# Written exercise
Copy each of the following rows word for word, keeping them in the same order.

═══ Given information ═══

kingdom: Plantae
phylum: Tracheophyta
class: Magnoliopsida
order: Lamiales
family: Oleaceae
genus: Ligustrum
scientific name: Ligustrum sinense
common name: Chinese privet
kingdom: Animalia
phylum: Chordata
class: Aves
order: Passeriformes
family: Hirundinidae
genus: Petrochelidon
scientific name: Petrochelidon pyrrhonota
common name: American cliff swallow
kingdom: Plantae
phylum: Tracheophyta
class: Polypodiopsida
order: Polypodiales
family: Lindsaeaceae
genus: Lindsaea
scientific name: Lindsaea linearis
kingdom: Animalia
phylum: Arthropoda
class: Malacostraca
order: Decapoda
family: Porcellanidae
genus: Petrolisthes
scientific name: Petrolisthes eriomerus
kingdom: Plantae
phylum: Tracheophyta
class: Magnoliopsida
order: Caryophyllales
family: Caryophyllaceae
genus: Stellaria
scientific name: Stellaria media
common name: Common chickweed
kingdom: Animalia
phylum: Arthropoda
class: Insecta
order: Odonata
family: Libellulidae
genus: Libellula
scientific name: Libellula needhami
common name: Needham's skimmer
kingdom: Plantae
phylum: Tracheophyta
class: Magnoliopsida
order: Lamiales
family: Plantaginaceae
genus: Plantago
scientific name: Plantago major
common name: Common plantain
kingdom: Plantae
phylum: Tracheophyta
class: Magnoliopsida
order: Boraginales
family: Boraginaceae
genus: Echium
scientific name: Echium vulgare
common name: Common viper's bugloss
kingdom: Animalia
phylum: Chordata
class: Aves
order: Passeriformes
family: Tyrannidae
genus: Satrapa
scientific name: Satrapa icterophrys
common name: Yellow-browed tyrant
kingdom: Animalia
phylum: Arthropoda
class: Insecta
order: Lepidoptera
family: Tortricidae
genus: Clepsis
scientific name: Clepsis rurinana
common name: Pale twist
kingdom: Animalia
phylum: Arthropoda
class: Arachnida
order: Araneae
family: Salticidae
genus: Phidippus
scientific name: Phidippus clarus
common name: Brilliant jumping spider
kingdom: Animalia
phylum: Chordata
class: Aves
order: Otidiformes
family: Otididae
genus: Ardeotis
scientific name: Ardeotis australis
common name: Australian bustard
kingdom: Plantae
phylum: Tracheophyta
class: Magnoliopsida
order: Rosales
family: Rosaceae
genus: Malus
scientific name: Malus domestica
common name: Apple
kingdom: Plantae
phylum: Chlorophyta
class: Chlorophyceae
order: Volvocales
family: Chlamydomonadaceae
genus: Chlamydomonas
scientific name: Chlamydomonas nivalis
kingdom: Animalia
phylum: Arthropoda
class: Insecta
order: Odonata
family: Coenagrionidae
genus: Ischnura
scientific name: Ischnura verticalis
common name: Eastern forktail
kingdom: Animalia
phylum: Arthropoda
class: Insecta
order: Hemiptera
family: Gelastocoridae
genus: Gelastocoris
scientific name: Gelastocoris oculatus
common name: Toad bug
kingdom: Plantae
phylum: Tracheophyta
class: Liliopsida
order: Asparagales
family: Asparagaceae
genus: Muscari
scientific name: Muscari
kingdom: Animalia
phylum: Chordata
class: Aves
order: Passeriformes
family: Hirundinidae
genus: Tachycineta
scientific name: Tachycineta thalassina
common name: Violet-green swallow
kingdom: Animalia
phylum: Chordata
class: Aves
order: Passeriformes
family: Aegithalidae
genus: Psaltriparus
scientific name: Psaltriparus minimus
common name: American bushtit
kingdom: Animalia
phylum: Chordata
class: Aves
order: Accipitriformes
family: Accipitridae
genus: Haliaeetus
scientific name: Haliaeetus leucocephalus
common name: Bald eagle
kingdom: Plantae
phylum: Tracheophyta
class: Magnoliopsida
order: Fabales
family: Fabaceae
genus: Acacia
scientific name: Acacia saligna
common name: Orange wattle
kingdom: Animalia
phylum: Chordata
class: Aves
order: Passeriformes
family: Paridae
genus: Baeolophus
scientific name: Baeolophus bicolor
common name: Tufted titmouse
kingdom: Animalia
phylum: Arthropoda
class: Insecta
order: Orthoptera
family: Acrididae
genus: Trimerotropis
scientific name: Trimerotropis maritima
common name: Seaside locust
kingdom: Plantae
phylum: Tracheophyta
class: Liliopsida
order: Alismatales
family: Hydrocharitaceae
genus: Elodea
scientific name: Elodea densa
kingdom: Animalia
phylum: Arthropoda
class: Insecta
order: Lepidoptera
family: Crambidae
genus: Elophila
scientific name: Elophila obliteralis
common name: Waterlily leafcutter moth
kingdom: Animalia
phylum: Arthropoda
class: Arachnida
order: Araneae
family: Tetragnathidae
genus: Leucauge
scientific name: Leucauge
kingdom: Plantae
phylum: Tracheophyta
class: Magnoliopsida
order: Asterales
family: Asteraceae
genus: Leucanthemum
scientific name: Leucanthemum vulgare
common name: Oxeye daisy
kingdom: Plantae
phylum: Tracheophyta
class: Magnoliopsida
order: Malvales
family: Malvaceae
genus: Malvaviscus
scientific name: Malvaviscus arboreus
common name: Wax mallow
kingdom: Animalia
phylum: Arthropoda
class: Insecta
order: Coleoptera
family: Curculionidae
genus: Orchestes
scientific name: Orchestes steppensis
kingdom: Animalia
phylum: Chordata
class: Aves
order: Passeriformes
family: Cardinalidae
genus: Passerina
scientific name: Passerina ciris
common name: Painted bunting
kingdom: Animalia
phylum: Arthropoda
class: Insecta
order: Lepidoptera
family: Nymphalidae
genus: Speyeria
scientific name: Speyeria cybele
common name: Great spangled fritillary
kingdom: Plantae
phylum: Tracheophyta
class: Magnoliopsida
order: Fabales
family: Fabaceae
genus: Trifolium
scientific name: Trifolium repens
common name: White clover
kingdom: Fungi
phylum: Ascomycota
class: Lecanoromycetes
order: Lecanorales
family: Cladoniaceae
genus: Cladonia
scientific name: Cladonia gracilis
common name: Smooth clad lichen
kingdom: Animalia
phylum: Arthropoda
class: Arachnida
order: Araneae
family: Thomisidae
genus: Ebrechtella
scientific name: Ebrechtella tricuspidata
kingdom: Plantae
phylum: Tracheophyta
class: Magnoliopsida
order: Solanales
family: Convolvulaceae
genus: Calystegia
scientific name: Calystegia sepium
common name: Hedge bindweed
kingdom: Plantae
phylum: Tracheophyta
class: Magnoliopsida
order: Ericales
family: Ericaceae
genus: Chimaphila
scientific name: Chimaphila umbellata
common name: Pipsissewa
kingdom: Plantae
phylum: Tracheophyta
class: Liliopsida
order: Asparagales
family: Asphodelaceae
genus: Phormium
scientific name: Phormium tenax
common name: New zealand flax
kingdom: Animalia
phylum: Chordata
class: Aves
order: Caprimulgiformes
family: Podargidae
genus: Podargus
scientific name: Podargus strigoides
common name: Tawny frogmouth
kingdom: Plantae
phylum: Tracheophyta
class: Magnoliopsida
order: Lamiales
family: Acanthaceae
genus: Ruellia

═══

# Result of the exercise
kingdom: Plantae
phylum: Tracheophyta
class: Magnoliopsida
order: Lamiales
family: Oleaceae
genus: Ligustrum
scientific name: Ligustrum sinense
common name: Chinese privet
kingdom: Animalia
phylum: Chordata
class: Aves
order: Passeriformes
family: Hirundinidae
genus: Petrochelidon
scientific name: Petrochelidon pyrrhonota
common name: American cliff swallow
kingdom: Plantae
phylum: Tracheophyta
class: Polypodiopsida
order: Polypodiales
family: Lindsaeaceae
genus: Lindsaea
scientific name: Lindsaea linearis
kingdom: Animalia
phylum: Arthropoda
class: Malacostraca
order: Decapoda
family: Porcellanidae
genus: Petrolisthes
scientific name: Petrolisthes eriomerus
kingdom: Plantae
phylum: Tracheophyta
class: Magnoliopsida
order: Caryophyllales
family: Caryophyllaceae
genus: Stellaria
scientific name: Stellaria media
common name: Common chickweed
kingdom: Animalia
phylum: Arthropoda
class: Insecta
order: Odonata
family: Libellulidae
genus: Libellula
scientific name: Libellula needhami
common name: Needham's skimmer
kingdom: Plantae
phylum: Tracheophyta
class: Magnoliopsida
order: Lamiales
family: Plantaginaceae
genus: Plantago
scientific name: Plantago major
common name: Common plantain
kingdom: Plantae
phylum: Tracheophyta
class: Magnoliopsida
order: Boraginales
family: Boraginaceae
genus: Echium
scientific name: Echium vulgare
common name: Common viper's bugloss
kingdom: Animalia
phylum: Chordata
class: Aves
order: Passeriformes
family: Tyrannidae
genus: Satrapa
scientific name: Satrapa icterophrys
common name: Yellow-browed tyrant
kingdom: Animalia
phylum: Arthropoda
class: Insecta
order: Lepidoptera
family: Tortricidae
genus: Clepsis
scientific name: Clepsis rurinana
common name: Pale twist
kingdom: Animalia
phylum: Arthropoda
class: Arachnida
order: Araneae
family: Salticidae
genus: Phidippus
scientific name: Phidippus clarus
common name: Brilliant jumping spider
kingdom: Animalia
phylum: Chordata
class: Aves
order: Otidiformes
family: Otididae
genus: Ardeotis
scientific name: Ardeotis australis
common name: Australian bustard
kingdom: Plantae
phylum: Tracheophyta
class: Magnoliopsida
order: Rosales
family: Rosaceae
genus: Malus
scientific name: Malus domestica
common name: Apple
kingdom: Plantae
phylum: Chlorophyta
class: Chlorophyceae
order: Volvocales
family: Chlamydomonadaceae
genus: Chlamydomonas
scientific name: Chlamydomonas nivalis
kingdom: Animalia
phylum: Arthropoda
class: Insecta
order: Odonata
family: Coenagrionidae
genus: Ischnura
scientific name: Ischnura verticalis
common name: Eastern forktail
kingdom: Animalia
phylum: Arthropoda
class: Insecta
order: Hemiptera
family: Gelastocoridae
genus: Gelastocoris
scientific name: Gelastocoris oculatus
common name: Toad bug
kingdom: Plantae
phylum: Tracheophyta
class: Liliopsida
order: Asparagales
family: Asparagaceae
genus: Muscari
scientific name: Muscari
kingdom: Animalia
phylum: Chordata
class: Aves
order: Passeriformes
family: Hirundinidae
genus: Tachycineta
scientific name: Tachycineta thalassina
common name: Violet-green swallow
kingdom: Animalia
phylum: Chordata
class: Aves
order: Passeriformes
family: Aegithalidae
genus: Psaltriparus
scientific name: Psaltriparus minimus
common name: American bushtit
kingdom: Animalia
phylum: Chordata
class: Aves
order: Accipitriformes
family: Accipitridae
genus: Haliaeetus
scientific name: Haliaeetus leucocephalus
common name: Bald eagle
kingdom: Plantae
phylum: Tracheophyta
class: Magnoliopsida
order: Fabales
family: Fabaceae
genus: Acacia
scientific name: Acacia saligna
common name: Orange wattle
kingdom: Animalia
phylum: Chordata
class: Aves
order: Passeriformes
family: Paridae
genus: Baeolophus
scientific name: Baeolophus bicolor
common name: Tufted titmouse
kingdom: Animalia
phylum: Arthropoda
class: Insecta
order: Orthoptera
family: Acrididae
genus: Trimerotropis
scientific name: Trimerotropis maritima
common name: Seaside locust
kingdom: Plantae
phylum: Tracheophyta
class: Liliopsida
order: Alismatales
family: Hydrocharitaceae
genus: Elodea
scientific name: Elodea densa
kingdom: Animalia
phylum: Arthropoda
class: Insecta
order: Lepidoptera
family: Crambidae
genus: Elophila
scientific name: Elophila obliteralis
common name: Waterlily leafcutter moth
kingdom: Animalia
phylum: Arthropoda
class: Arachnida
order: Araneae
family: Tetragnathidae
genus: Leucauge
scientific name: Leucauge
kingdom: Plantae
phylum: Tracheophyta
class: Magnoliopsida
order: Asterales
family: Asteraceae
genus: Leucanthemum
scientific name: Leucanthemum vulgare
common name: Oxeye daisy
kingdom: Plantae
phylum: Tracheophyta
class: Magnoliopsida
order: Malvales
family: Malvaceae
genus: Malvaviscus
scientific name: Malvaviscus arboreus
common name: Wax mallow
kingdom: Animalia
phylum: Arthropoda
class: Insecta
order: Coleoptera
family: Curculionidae
genus: Orchestes
scientific name: Orchestes steppensis
kingdom: Animalia
phylum: Chordata
class: Aves
order: Passeriformes
family: Cardinalidae
genus: Passerina
scientific name: Passerina ciris
common name: Painted bunting
kingdom: Animalia
phylum: Arthropoda
class: Insecta
order: Lepidoptera
family: Nymphalidae
genus: Speyeria
scientific name: Speyeria cybele
common name: Great spangled fritillary
kingdom: Plantae
phylum: Tracheophyta
class: Magnoliopsida
order: Fabales
family: Fabaceae
genus: Trifolium
scientific name: Trifolium repens
common name: White clover
kingdom: Fungi
phylum: Ascomycota
class: Lecanoromycetes
order: Lecanorales
family: Cladoniaceae
genus: Cladonia
scientific name: Cladonia gracilis
common name: Smooth clad lichen
kingdom: Animalia
phylum: Arthropoda
class: Arachnida
order: Araneae
family: Thomisidae
genus: Ebrechtella
scientific name: Ebrechtella tricuspidata
kingdom: Plantae
phylum: Tracheophyta
class: Magnoliopsida
order: Solanales
family: Convolvulaceae
genus: Calystegia
scientific name: Calystegia sepium
common name: Hedge bindweed
kingdom: Plantae
phylum: Tracheophyta
class: Magnoliopsida
order: Ericales
family: Ericaceae
genus: Chimaphila
scientific name: Chimaphila umbellata
common name: Pipsissewa
kingdom: Plantae
phylum: Tracheophyta
class: Liliopsida
order: Asparagales
family: Asphodelaceae
genus: Phormium
scientific name: Phormium tenax
common name: New zealand flax
kingdom: Animalia
phylum: Chordata
class: Aves
order: Caprimulgiformes
family: Podargidae
genus: Podargus
scientific name: Podargus strigoides
common name: Tawny frogmouth
kingdom: Plantae
phylum: Tracheophyta
class: Magnoliopsida
order: Lamiales
family: Acanthaceae
genus: Ruellia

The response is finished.